I got into the Moscow Yandex.Poisk team where we helped expand the service and add new features to it. As a trainee product manager, I needed to create a product image for one of the tasks. That is, to understand who and why will use it, and after that, I had to decide what are the steps we need to take to reach the best results. I was also responsible for dispatching tasks across various teams, making sure that the process went smoothly. If something went wrong, I helped to solve the problem.
Since working as a product manager was new to me, sometimes I had no idea if I was doing the right task. Not knowing what to do was exhausting. Still, whenever I had questions, I could always turn for advice to either those sitting close to my desk or to my mentor. Sometimes I was redirected to the leaders of some projects. At first, it was scary to talk to them, but I quickly got used to it: the company always welcomes an informal dialogue and communication.
Besides, I really enjoyed working with the head of the team. She placed the users as the most important asset – she always wanted to understand how to make more people benefit from using the product. I got inspired by the way she handles projects. In addition, she supported me in all difficult moments.
The internship took place mostly in Moscow, Yandex headquarter.

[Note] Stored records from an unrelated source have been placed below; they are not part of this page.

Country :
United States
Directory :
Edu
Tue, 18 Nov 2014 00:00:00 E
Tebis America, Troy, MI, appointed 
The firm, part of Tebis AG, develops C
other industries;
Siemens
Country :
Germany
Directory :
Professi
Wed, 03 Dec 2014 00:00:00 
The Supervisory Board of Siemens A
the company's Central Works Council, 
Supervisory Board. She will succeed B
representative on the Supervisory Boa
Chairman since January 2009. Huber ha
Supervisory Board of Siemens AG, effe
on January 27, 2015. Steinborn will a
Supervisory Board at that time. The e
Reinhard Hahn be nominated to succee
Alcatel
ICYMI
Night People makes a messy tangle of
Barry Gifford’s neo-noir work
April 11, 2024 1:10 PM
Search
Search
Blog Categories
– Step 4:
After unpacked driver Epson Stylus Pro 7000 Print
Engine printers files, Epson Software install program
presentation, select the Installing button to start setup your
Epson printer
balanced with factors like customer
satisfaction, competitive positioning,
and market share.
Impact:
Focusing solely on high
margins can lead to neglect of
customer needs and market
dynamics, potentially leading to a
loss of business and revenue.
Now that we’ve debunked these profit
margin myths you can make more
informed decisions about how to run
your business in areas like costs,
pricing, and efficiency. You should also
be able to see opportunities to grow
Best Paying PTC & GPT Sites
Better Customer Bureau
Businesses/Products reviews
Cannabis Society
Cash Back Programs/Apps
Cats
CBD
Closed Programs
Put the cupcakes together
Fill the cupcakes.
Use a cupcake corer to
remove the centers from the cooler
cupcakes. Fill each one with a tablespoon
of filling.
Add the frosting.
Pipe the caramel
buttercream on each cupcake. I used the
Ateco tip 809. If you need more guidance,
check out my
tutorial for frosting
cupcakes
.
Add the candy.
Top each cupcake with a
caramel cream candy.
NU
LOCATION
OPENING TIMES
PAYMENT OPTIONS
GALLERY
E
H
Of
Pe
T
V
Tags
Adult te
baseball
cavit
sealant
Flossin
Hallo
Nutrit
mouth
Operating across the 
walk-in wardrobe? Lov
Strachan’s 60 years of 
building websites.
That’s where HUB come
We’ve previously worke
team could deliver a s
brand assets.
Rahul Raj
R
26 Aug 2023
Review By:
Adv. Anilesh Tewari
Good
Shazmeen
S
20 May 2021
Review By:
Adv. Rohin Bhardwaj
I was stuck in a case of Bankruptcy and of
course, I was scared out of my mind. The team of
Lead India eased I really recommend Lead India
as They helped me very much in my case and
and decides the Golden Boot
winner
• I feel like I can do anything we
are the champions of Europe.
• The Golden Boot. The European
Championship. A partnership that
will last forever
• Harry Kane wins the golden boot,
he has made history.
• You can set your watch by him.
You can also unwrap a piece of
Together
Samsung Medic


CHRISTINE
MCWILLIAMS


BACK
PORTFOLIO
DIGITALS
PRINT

The building is very cool and cosy, but at the same time so large that I got constantly lost in it (yeah, I had that problem till the end of the internship). When the weather permitted, I sometimes walked across the street between meeting rooms, that way it was easier to find the right room.
My internship was supposed to last three months. But as my workload at the university increased, it was extended for another half-month. It was incredibly difficult to combine work with studies: after all, I was in Moscow, and I had to be present at my full-time classes in St. Petersburg. I wrote to my professors and told them about the situation. Some of them allowed me to join the classes online, and some asked me to catch up with the material when I return. Despite working hard, I still managed to find time for my studies and always did all my homework.
Results of the internship
After the internship period, there is a chance to get a constant place in some of the Yandex teams. In my case, there were no vacant places left at that moment, but it was fine for me, as I was too tired and not ready for a real job. Combining work and studies takes a lot of effort.

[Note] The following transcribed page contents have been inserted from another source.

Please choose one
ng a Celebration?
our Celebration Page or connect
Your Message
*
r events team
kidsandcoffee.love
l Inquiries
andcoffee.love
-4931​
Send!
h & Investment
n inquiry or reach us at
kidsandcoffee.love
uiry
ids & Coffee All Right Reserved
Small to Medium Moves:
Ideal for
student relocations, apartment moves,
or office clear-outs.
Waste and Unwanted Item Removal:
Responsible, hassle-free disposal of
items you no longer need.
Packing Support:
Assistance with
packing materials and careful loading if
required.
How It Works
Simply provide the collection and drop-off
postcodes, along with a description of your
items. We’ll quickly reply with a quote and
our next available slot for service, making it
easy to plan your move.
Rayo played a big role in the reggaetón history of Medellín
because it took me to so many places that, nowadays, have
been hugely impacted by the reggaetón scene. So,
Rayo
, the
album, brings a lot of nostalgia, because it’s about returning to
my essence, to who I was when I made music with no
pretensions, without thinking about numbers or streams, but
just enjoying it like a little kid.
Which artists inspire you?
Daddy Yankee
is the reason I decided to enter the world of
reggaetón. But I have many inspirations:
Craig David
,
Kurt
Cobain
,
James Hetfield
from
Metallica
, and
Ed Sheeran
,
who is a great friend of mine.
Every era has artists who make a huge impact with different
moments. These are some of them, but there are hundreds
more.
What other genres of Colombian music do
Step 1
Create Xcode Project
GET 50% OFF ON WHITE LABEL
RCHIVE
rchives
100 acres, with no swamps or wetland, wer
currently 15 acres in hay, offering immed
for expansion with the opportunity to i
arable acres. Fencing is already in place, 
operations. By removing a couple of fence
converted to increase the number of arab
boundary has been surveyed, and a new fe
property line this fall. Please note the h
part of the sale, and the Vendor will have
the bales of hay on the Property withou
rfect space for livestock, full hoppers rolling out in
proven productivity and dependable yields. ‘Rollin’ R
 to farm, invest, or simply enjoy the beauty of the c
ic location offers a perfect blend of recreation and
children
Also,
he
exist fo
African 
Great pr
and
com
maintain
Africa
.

Before the internship, I didn't really understand what I wanted to do next. I could become an analyst, an SMM specialist or a journalist, but all that didn’t appeal to me. Science was not my thing either. And at Yandex, I realized that the world doesn't revolve around one thing and there are new exciting positions on the market. For example, now my education and skills allow me to become a project manager. I have never thought about it before!

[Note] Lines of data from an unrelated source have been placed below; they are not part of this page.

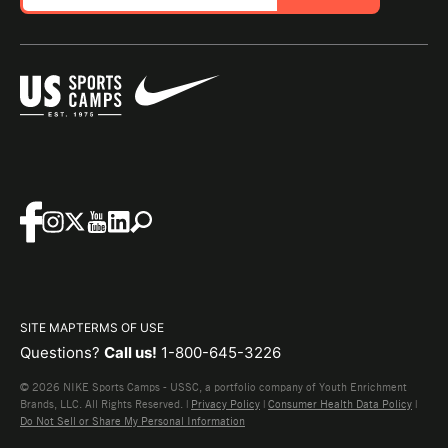
SITE MAP
TERMS OF USE
Questions?
Call us!
1-800-645-3226
© 2026 NIKE Sports Camps - USSC, a portfolio company of Youth Enrichment
Brands, LLC. All Rights Reserved. |
Privacy Policy
|
Consumer Health Data Policy
|
Do Not Sell or Share My Personal Information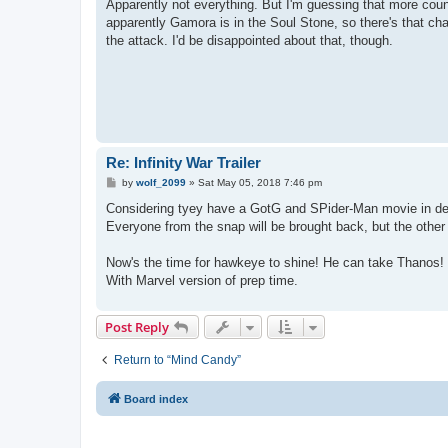
s
Apparently not everything. But I'm guessing that more count
t
apparently Gamora is in the Soul Stone, so there's that chan
the attack. I'd be disappointed about that, though.
Re: Infinity War Trailer
P
by
wolf_2099
»
Sat May 05, 2018 7:46 pm
o
s
Considering tyey have a GotG and SPider-Man movie in dev
t
Everyone from the snap will be brought back, but the other d
Now's the time for hawkeye to shine! He can take Thanos!
With Marvel version of prep time.
Post Reply
Return to “Mind Candy”
Board index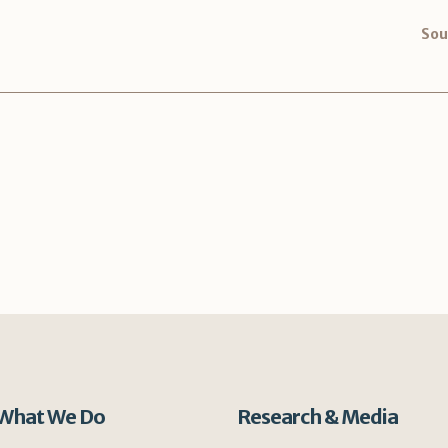
Sou
What We Do
Research & Media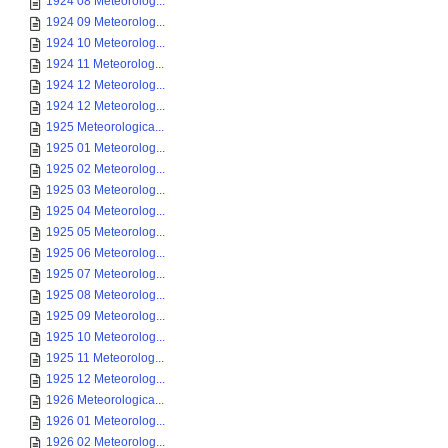
1924 08 Meteorolog...
1924 09 Meteorolog...
1924 10 Meteorolog...
1924 11 Meteorolog...
1924 12 Meteorolog...
1924 12 Meteorolog...
1925 Meteorologica...
1925 01 Meteorolog...
1925 02 Meteorolog...
1925 03 Meteorolog...
1925 04 Meteorolog...
1925 05 Meteorolog...
1925 06 Meteorolog...
1925 07 Meteorolog...
1925 08 Meteorolog...
1925 09 Meteorolog...
1925 10 Meteorolog...
1925 11 Meteorolog...
1925 12 Meteorolog...
1926 Meteorologica...
1926 01 Meteorolog...
1926 02 Meteorolog...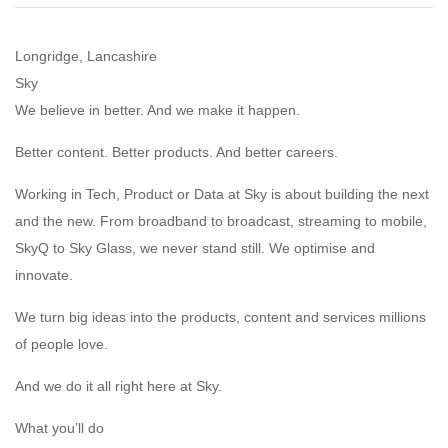
Longridge, Lancashire
Sky
We believe in better. And we make it happen.
Better content. Better products. And better careers.
Working in Tech, Product or Data at Sky is about building the next
and the new. From broadband to broadcast, streaming to mobile,
SkyQ to Sky Glass, we never stand still. We optimise and
innovate.
We turn big ideas into the products, content and services millions
of people love.
And we do it all right here at Sky.
What you’ll do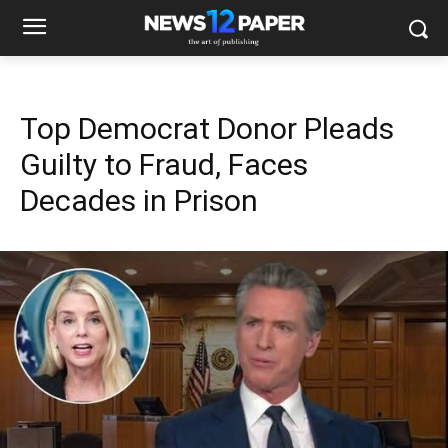
Top Democrat Donor Pleads
Guilty to Fraud, Faces
Decades in Prison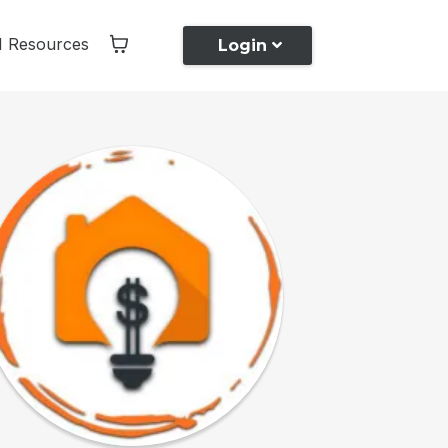
I Resources
Login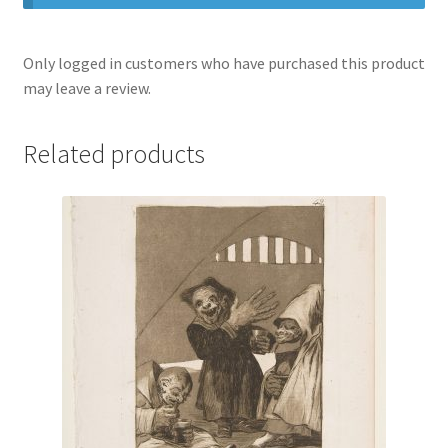
Only logged in customers who have purchased this product
may leave a review.
Related products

This internship has also taught me how to make independent decisions and react to unplanned situations. There’s nothing at work that cannot be solved, and there is no use taking each problem too close to one’s heart.
Now my aim is to concentrate on my thesis. I’m lagging a bit behind with my studies, so now I need to catch up. I was thinking of going to a Master’s degree, but it’s hard to decide which one I’m more interested in. So far, among my priorities are programmes related to Sociology or Data analysis. But I don't want to make a rash decision, I'd rather take a gap year to think it over.
One thing I know for sure is that I really want to become a product manager. To reach that aim, I have to learn more about the profession. It is hard to do it because there are no strict requirements for product managers: some companies seek professionals that are good at data analysis, and some require the ability to efficiently dispatch tasks between teams. But I won’t give up, this profession inspires me, and that’s what matters the most!